• _DOKUMENTAUSZUG_:
════════

Die Verkaufszahlen sinken doch nur, weil sich alle nicht mehr jedes Jahr neue Hardware kaufen muss.
Wenn die CPU Hersteller endlich mal wieder einen richtigen Kracher auf dem Markt werfen würden, dann sähe die Bilanz wahrscheinlich ganz anders auf.
Früher habe ich mir alle 2 Jahre einen neuen Prozessor zugelegt, aber heutzutage kommt man locker 4 und mehr Jahre damit aus.
Der Preis spielt natürlich auch eine Rolle, nicht jeder hat das Geld so locker sitzen.


----------



## Kinguin (14. Oktober 2015)

*AW: Intel im Q3 2015: PC-Markt sinkt weiter um über 10 Prozent*

Naja selbst wenn jetzt ein Kracher rauskommt,warum aufrüsten,wenn es das alte Ding sowieso noch tut?
Mein i5 von 2012 reicht absolut noch,und selbst wenn es einen 6/8 Kerner für einen guten Preis gibt,würde ich nur aufrüsten,um mal was Neues zu haben.
Außer der Performance Gewinn beim Gaming (primäre Anwendung für mein PC) ist beachtlich,dann vielleicht auch noch deshalb.


----------



## jaiemkai2k (14. Oktober 2015)

════════

• _AUSGANGSMATERIAL_:
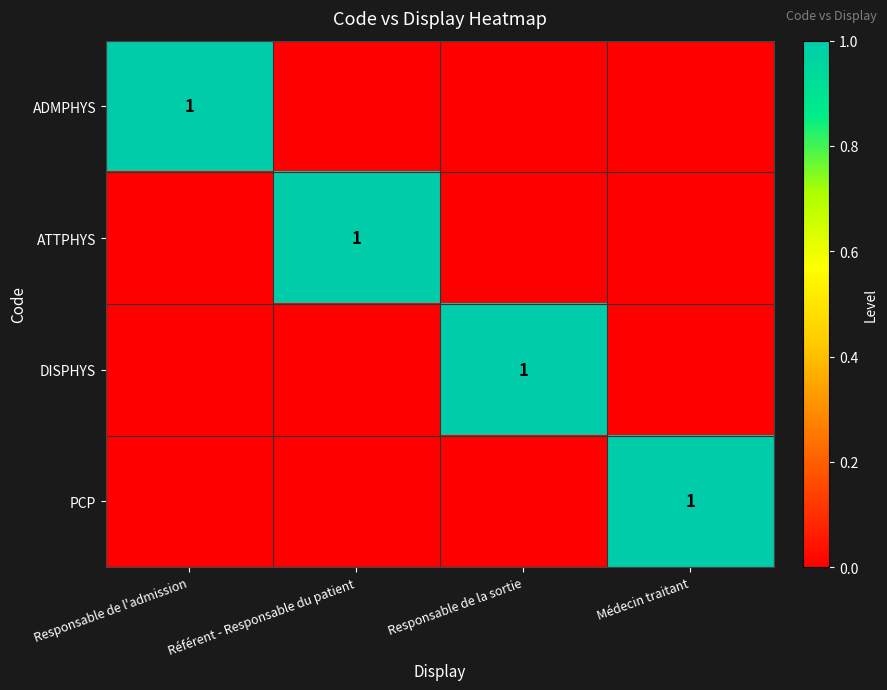

What is the total value across all series at Responsable de la sortie?

1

════════

• _IHRE ANWEISUNGEN_:
Geben Sie aus dem Forenauszug über das Aufrüsten von Prozessoren die Passage wörtlich wieder, die mit „Naja selbst wenn“ beginnt und sich bis einschließlich „auch noch deshalb.“ fortsetzt.

• _FERTIGE BEARBEITUNG_:
Naja selbst wenn jetzt ein Kracher rauskommt,warum aufrüsten,wenn es das alte Ding sowieso noch tut?
Mein i5 von 2012 reicht absolut noch,und selbst wenn es einen 6/8 Kerner für einen guten Preis gibt,würde ich nur aufrüsten,um mal was Neues zu haben.
Außer der Performance Gewinn beim Gaming (primäre Anwendung für mein PC) ist beachtlich,dann vielleicht auch noch deshalb.